→ EXERCISE BRIEF
What is needed here is each entry reproduced exactly, without its pictures.

→ RECORD SET
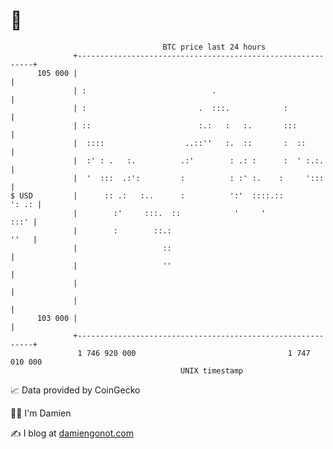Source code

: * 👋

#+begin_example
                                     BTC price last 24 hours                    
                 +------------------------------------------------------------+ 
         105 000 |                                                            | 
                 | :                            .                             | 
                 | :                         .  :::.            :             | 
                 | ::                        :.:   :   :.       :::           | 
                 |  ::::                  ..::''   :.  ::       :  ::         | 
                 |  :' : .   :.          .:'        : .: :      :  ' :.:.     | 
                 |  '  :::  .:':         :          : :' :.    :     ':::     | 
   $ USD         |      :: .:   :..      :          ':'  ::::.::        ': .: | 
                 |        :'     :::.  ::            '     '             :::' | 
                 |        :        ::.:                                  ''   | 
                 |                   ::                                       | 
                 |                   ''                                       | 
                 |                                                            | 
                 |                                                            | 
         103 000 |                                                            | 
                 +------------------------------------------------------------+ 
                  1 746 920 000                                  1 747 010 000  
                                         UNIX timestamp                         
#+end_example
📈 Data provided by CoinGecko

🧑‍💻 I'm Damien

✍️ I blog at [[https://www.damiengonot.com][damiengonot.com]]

→ ANSWER BOX
Source code

: * 👋

#+begin_example
                                     BTC price last 24 hours                    
                 +------------------------------------------------------------+ 
         105 000 |                                                            | 
                 | :                            .                             | 
                 | :                         .  :::.            :             | 
                 | ::                        :.:   :   :.       :::           | 
                 |  ::::                  ..::''   :.  ::       :  ::         | 
                 |  :' : .   :.          .:'        : .: :      :  ' :.:.     | 
                 |  '  :::  .:':         :          : :' :.    :     ':::     | 
   $ USD         |      :: .:   :..      :          ':'  ::::.::        ': .: | 
                 |        :'     :::.  ::            '     '             :::' | 
                 |        :        ::.:                                  ''   | 
                 |                   ::                                       | 
                 |                   ''                                       | 
                 |                                                            | 
                 |                                                            | 
         103 000 |                                                            | 
                 +------------------------------------------------------------+ 
                  1 746 920 000                                  1 747 010 000  
                                         UNIX timestamp                         
#+end_example
📈 Data provided by CoinGecko

🧑‍💻 I'm Damien

✍️ I blog at [[https://www.damiengonot.com][damiengonot.com]]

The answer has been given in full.